A escolha certa da agência de marketing político é um divisor de águas para campanhas, mandatos e entidades que buscam se fortalecer num ambiente cada vez mais disputado e fiscalizado. Evitar erros clássicos como escolher apenas pelo preço, ignorar experiência eleitoral, não investir em pesquisa ou negligenciar o contrato é o caminho mais seguro para campanhas de sucesso.

Nossa experiência evidencia que, quanto maior a informação e o planejamento, menores os riscos e maior o potencial de conquista. Se você está prestes a iniciar uma campanha institucional, eleitoral ou fortalecer sua atuação de base, não hesite em buscar especialistas que combinam tecnologia, justiça eleitoral, gestão pública e comunicação estratégica.

Convidamos você a entrar em contato conosco pelo formulário em nosso site para esclarecer dúvidas, receber diagnóstico gratuito ou descobrir como a Communicare pode entregar valor real ao seu projeto político ou institucional. Seu futuro começa com a decisão certa hoje, e nossa equipe está pronta para te ajudar em cada etapa dessa jornada.


Perguntas frequentes



Quais erros devo evitar ao contratar agência de marketing político?


Evite basear a escolha apenas no preço, busque agências com experiência comprovada em campanhas políticas, tenha objetivos claramente definidos, garanta o uso de pesquisas idôneas e exija um contrato detalhado com respaldo legal. Ignore promessas fáceis ou abordagens genéricas, e sempre atente para a reputação e regularidade jurídica do fornecedor.


Como escolher a melhor agência para campanha eleitoral?


Avalie experiência, histórico de resultados em campanhas anteriores, metodologia própria, equipe multidisciplinar (incluindo especialistas em legislação, dados e comunicação) e compromisso com pesquisa qualificada. Realize reuniões de alinhamento, solicite portfólio detalhado e priorize agências que apresentem planos completos, integrando estratégia, tecnologia e transparência.


O que considerar antes de fechar contrato com agência política?


Antes de fechar contrato, leia atentamente todos os termos, negocie prazos, métricas, garantias e certifique-se de que todas as obrigações e penalidades estão claramente especificadas. Verifique se o fornecedor possui regularidade fiscal, experiência comprovada e domínio da legislação eleitoral. O contrato é um instrumento de proteção para todos os envolvidos.


Vale a pena contratar qualquer agência para política?


Não. O marketing político tem regras próprias e alta complexidade, exigindo conhecimentos específicos que nem todas as agências possuem. Contratar um fornecedor sem histórico eleitoral pode resultar em ações ilegais, desperdício de recursos e prejuízos à imagem.
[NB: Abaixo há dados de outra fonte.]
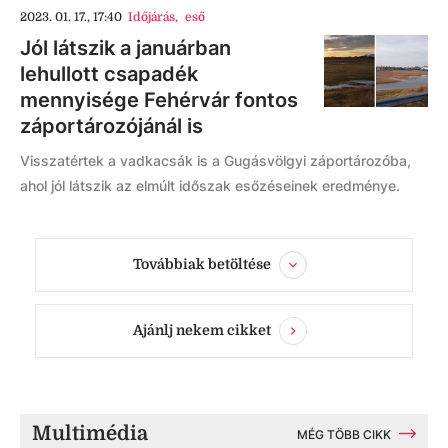
2023. 01. 17., 17:40
Időjárás
,
eső
Jól látszik a januárban
lehullott csapadék
mennyisége Fehérvár fontos
záportározójánál is
Visszatértek a vadkacsák is a Gugásvölgyi záportározóba,
ahol jól látszik az elmúlt időszak esőzéseinek eredménye.
Továbbiak betöltése
Ajánlj nekem cikket
Multimédia
MÉG TÖBB CIKK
Prefira sempre quem entende os bastidores da política e conhece as demandas institucionais.


Como identificar agências de marketing político inexperientes?


Desconfie de agências que não apresentam resultados elaborados em campanhas reais, não entendem de legislação eleitoral, prometem soluções muito simplistas ou não possuem equipe técnica especializada. Falta de portfólio, clientes relevantes no segmento ou ausência de referências são sinais claros de inexperiência.